_Text provided_
+--

CachingEviction PoliciesHard⏱️ ~3 min

Approximate Eviction and Implementation at Scale

The Concurrency Problem

Exact eviction policies like true LRU require global ordering structures (doubly linked lists, frequency buckets) that become bottlenecks at high request rates. A single global LRU list requires locking on every access to reorder nodes. At millions of queries per second, lock contention dominates CPU cost and increases tail latency. Approximate algorithms trade small accuracy loss for massive performance gains.

Sampled Eviction

On eviction, sample a small random set of candidates (5-10 keys) and evict the worst by policy (least recent or least frequent). This avoids maintaining global ordering and yields hit ratios within a few percentage points of exact algorithms under power law workloads. Sampling with 10 candidates achieves hit ratios within 2% of exact LRU while reducing eviction CPU by 90%.

Sharding for Parallelism

Partition the keyspace into independent shards (64-128 typical), each with its own policy metadata and locks. Concurrent requests to different shards proceed without contention. Tune shard count so per shard lock queues stay short: p99 latency (the 99th percentile, where 99% of requests complete faster) under a few microseconds. Too few shards create contention; too many inflate metadata overhead. Sharding drops p99 lock wait from 50 us (single lock) to 2 us (128 shards).

+--

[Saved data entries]
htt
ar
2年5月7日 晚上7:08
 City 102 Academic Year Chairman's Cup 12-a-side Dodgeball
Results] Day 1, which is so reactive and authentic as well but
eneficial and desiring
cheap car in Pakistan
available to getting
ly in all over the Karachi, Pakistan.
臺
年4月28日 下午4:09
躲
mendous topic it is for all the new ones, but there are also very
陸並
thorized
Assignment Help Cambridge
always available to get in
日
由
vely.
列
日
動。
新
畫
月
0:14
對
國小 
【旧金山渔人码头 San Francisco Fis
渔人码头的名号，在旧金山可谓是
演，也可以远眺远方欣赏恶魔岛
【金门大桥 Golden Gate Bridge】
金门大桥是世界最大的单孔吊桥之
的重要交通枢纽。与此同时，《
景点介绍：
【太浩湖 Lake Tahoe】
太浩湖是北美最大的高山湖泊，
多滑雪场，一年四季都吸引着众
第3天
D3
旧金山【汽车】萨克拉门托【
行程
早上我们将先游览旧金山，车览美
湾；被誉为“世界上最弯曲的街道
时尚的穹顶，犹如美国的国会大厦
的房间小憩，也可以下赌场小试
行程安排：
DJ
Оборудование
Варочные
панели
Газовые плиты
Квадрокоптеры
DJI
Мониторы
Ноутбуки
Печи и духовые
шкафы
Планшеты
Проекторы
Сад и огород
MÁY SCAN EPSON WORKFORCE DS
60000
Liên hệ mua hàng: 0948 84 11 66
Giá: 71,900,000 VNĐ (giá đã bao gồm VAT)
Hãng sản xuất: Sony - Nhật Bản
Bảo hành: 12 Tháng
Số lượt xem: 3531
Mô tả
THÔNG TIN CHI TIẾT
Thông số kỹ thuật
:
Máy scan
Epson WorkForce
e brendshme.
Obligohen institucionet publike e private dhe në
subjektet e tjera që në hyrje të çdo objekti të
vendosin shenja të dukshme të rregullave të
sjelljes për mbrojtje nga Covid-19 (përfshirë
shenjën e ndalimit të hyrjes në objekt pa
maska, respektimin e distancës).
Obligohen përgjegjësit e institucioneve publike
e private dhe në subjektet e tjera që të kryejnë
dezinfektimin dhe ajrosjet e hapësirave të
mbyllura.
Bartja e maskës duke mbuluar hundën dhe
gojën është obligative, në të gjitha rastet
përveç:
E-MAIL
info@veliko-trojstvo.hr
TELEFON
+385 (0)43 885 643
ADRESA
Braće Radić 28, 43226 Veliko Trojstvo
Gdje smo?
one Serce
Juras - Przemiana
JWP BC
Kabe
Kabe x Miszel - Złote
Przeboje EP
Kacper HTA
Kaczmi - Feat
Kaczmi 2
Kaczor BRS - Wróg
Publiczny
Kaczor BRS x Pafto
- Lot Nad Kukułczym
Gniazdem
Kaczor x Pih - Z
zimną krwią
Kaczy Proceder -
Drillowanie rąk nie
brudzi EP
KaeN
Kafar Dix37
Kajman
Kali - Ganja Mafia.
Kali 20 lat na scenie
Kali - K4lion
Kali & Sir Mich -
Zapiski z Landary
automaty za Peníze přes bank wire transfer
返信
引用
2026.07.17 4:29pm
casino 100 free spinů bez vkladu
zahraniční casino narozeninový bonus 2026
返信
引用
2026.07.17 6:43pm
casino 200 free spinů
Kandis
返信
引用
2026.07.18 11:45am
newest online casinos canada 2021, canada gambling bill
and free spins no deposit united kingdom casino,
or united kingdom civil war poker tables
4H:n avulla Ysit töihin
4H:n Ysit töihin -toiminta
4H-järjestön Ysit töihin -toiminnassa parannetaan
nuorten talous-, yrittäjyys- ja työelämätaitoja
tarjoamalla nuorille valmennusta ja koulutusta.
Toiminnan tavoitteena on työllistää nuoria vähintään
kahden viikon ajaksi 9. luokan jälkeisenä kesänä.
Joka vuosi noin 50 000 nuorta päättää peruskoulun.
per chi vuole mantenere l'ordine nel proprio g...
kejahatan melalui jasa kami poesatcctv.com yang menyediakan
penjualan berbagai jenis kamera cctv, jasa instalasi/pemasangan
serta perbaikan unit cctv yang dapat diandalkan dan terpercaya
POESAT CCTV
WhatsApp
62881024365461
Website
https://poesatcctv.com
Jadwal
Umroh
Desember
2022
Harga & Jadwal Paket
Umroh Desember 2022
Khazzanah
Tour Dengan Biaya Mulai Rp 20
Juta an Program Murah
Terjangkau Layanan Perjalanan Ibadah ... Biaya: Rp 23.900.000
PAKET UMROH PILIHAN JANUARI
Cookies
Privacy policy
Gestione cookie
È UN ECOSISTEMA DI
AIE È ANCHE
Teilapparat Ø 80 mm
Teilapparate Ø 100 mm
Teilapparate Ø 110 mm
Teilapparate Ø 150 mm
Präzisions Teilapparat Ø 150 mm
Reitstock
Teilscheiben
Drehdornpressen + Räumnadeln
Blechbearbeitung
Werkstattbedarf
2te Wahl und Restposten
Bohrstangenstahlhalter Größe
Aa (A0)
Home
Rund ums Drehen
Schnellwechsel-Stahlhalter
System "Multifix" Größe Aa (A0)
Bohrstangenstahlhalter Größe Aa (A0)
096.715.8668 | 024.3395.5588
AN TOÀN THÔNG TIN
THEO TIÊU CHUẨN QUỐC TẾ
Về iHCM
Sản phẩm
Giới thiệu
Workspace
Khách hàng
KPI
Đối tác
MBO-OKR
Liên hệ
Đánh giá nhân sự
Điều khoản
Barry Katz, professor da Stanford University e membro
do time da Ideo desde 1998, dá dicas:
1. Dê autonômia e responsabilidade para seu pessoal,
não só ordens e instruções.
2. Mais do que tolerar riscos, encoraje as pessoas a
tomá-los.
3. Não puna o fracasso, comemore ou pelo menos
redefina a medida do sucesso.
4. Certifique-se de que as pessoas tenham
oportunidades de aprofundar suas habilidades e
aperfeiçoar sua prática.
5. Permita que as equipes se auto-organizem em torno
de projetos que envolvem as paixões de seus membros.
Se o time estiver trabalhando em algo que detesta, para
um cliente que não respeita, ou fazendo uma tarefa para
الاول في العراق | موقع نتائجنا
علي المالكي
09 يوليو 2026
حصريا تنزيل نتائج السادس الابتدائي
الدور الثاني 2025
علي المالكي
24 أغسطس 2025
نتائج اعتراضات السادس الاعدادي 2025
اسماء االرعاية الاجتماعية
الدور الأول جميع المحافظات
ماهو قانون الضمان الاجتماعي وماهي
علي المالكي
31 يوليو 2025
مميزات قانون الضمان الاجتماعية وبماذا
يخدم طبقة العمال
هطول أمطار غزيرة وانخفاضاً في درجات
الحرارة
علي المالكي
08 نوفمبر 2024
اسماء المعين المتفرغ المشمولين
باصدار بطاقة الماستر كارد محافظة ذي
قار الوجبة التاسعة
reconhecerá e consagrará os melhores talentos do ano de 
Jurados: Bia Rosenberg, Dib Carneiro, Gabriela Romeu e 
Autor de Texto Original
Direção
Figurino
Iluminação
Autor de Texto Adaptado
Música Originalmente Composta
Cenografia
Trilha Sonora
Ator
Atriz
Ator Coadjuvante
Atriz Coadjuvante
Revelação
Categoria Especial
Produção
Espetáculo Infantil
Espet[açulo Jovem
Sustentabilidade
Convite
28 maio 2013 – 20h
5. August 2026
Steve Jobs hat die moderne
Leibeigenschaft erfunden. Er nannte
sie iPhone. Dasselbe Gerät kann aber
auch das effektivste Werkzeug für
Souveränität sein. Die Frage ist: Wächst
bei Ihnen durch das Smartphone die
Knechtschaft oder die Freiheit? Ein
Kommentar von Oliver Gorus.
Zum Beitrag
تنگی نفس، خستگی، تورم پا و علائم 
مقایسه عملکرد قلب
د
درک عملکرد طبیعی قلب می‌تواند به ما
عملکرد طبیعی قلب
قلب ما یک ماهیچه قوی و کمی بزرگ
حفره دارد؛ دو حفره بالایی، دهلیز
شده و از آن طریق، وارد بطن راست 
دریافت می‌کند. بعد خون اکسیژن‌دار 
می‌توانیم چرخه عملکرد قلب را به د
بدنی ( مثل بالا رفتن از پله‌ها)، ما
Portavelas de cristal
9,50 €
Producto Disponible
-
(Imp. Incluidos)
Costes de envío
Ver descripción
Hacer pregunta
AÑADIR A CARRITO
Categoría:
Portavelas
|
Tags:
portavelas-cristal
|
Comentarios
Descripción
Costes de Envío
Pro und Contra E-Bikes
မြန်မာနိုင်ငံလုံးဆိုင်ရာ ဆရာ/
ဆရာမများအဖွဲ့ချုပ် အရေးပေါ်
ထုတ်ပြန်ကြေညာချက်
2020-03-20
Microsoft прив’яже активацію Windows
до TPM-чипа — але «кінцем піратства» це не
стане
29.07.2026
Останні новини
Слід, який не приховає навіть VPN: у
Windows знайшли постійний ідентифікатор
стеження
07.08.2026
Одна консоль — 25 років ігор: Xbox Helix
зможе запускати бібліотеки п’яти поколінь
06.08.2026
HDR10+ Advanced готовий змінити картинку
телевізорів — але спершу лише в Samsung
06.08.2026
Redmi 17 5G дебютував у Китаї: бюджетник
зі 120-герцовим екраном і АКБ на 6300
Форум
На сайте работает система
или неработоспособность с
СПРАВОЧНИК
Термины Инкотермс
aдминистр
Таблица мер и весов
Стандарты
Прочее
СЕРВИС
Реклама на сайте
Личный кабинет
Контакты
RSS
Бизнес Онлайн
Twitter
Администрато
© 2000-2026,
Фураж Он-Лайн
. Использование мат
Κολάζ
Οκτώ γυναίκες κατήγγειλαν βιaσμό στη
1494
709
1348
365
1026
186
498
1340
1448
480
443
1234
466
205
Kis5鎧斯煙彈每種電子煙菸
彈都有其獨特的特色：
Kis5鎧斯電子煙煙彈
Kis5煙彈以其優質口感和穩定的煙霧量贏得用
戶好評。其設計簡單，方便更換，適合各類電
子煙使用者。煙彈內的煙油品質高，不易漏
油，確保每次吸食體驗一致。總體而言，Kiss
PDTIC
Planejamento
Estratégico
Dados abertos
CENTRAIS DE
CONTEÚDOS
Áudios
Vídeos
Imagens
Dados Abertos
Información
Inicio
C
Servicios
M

+--

_Task item 1_
From the caching text, reproduce the passage from "CachingEviction PoliciesHard⏱️ ~3" to "massive performance gains.".
_Task item 2_
Answer these questions using the caching text:
(a) How many candidate keys are sampled on eviction?
(b) How many shards is the keyspace typically partitioned into?
(c) What is the p99 lock wait with 128 shards?

_Problem solution 1_
CachingEviction PoliciesHard⏱️ ~3 min

Approximate Eviction and Implementation at Scale

The Concurrency Problem

Exact eviction policies like true LRU require global ordering structures (doubly linked lists, frequency buckets) that become bottlenecks at high request rates. A single global LRU list requires locking on every access to reorder nodes. At millions of queries per second, lock contention dominates CPU cost and increases tail latency. Approximate algorithms trade small accuracy loss for massive performance gains.

_Problem solution 2_
(a) 5-10 keys
(b) 64-128
(c) 2 us